Gangster szkolony w SPECNAZ-ie

Gangster szkolony w SPECNAZ-ie

Dodano:   /  Zmieniono: 
Zatrzymano obywatela Ukrainy Mikołaja M. pseud. Kola, szefa jednego z najgroźniejszych gangów w Polsce. Został wyszkolony w elitarnej rosyjskiej jednosce SPECNAZ-u.
Według policji, 49-letni "Kola" kierował jednym z najgroźniejszych gangów w  Polsce, który od 1999 roku dokonał kilkudziesięciu napadów z  bronią w ręku na terenie całego kraju oraz kilku zabójstw. Do tej pory do aresztu trafiło ośmiu członków gangu. Jeden z nich o  pseud. Mały, został zatrzymany w Austrii; trwa postępowanie ekstradycyjne.

"Ukraińca zatrzymano w środę w jednym z mieszkań w Lublinie. W  czasie zatrzymania zaskoczony przez lubelskich antyterrorystów +Kola+ nie zdążył zdetonować zawieszonego na szyi granatu" -  powiedział rzecznik łódzkiej policji, podinsp. Witold Kozicki.

Przy gangsterze znaleziono dwie sztuki broni - pistolet CZ z  tłumikiem i rewolwer - ze specjalnymi nabojami, które mogły przebić kuloodporne kamizelki. W mieszkaniu zatrzymano też jego ukraińską konkubinę, która jest podejrzana o przynależność do gangu.

Z policyjnych ustaleń wynika, że "Kola" w czasie wojny afgańskiej był członkiem elitarnej rosyjskiej jednostki SPECNAZ-u; był specjalistą od  wszelkiego rodzaju broni, materiałów wybuchowych i mistrzem sztuk walki wręcz.

"+Kola+ to bezwzględny przestępca.
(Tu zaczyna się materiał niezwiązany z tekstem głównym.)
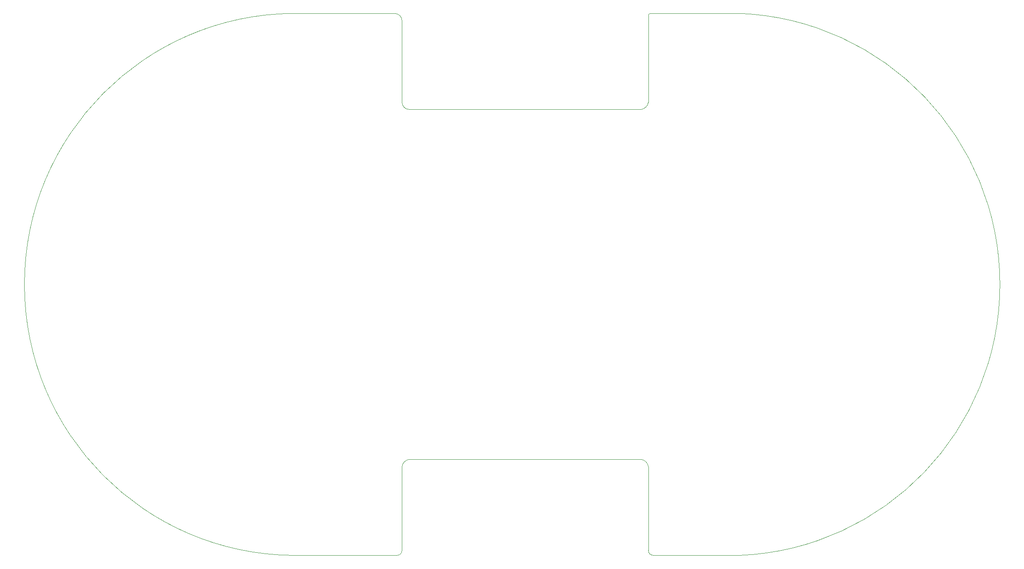
<source format=gbr>
G04*
G04 #@! TF.GenerationSoftware,Altium Limited,Altium Designer,23.9.2 (47)*
G04*
G04 Layer_Color=0*
%FSLAX44Y44*%
%MOMM*%
G71*
G04*
G04 #@! TF.SameCoordinates,DC7A7723-1311-43B5-9009-1713E082842B*
G04*
G04*
G04 #@! TF.FilePolarity,Positive*
G04*
G01*
G75*
%ADD76C,0.0254*%
D76*
X-0Y1085000D02*
X0Y920000D01*
D02*
G03*
X15000Y905000I15000J-0D01*
G01*
X485000D01*
D02*
G03*
X500000Y920000I-2500J17500D01*
G01*
Y1096000D01*
D02*
G02*
X504000Y1100000I4000J0D01*
G01*
X685000Y1100000D01*
D02*
G02*
X685000Y-0I-22245J-550000D01*
G01*
X510000Y-0D01*
D02*
G02*
X500000Y10000I-1J9999D01*
G01*
X500000Y179999D01*
D02*
G03*
X485001Y195000I-17500J-2498D01*
G01*
X15069Y195000D01*
D02*
G03*
X0Y180034I2414J-17500D01*
G01*
Y10000D01*
D02*
G02*
X-9997Y-0I-9995J-4D01*
G01*
X-220000Y-0D01*
D02*
G02*
X-220000Y1100000I3991J550000D01*
G01*
X-15000Y1100000D01*
D02*
G02*
X-0Y1085000I0J-15000D01*
G01*
M02*

</source>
Swoim ludziom rozkazywał zabijać świadków i strzelać do policjantów, jeżeli ci próbowaliby ich zatrzymać" - mówi Kozicki.

Śledztwo w sprawie gangu, którym kierował Ukrainiec, od stycznia tego roku prowadzi wydział do spraw przestępczości zorganizowanej Prokuratury Okręgowej w Łodzi wraz z Centralnym Biurem Śledczym.

Według ustaleń prokuratury grupa działała od 1999 roku. Członkom gangu zarzuca się m.in. zabójstwa oraz napady z bronią w ręku na  listonoszy w Łodzi i w Warszawie. Gang napadał również na sklepy jubilerskie, kantory, hurtownie i konwoje z pieniędzmi na terenie Warszawy, Lublina, Mielca, Rzeszowa i Łodzi. Grupa ma na koncie również włamania i kradzieże samochodów.

"Kola" rekrutował członków grupy z karanych już wcześniej przestępców, którzy musieli przejść kilkustopniowy egzamin. W  trakcie napadów przestępcy używali broni maszynowej i ciężko ranili trzy osoby. W marcu tego roku gangsterzy dokonali egzekucji członka grupy pruszkowskiej Artura B., a zwłoki zakopali w  podwarszawskich Palmirach.

Podczas pościgu po jednym z napadów w Kępnie w woj. wielkopolskim bandyci ostrzelali policyjne radiowozy, a pod jeden z nich rzucili granat.

Z ustaleń śledztwa wynika, że Mikołaj M. i jego "żołnierze" są zamieszani w trzy zabójstwa na terenie Łodzi, m.in. właściciela kantoru i pracownika hurtowni, podwójne zabójstwo w centrum Warszawy i kilka spektakularnych napadów na warszawskich jubilerów. Ukrainiec jest również podejrzany o dokonanie kilku brutalnych zabójstw na terenie krajów byłej WNP.

Gangster był mistrzem kamuflażu - wielokrotnie zmieniał wygląd -  używał peruk i fałszywych dokumentów. Jego poszukiwania trwały kilka miesięcy. Podczas przeszukania mieszkania gangstera policjanci zabezpieczyli dowody świadczące, że planował on kolejne napady.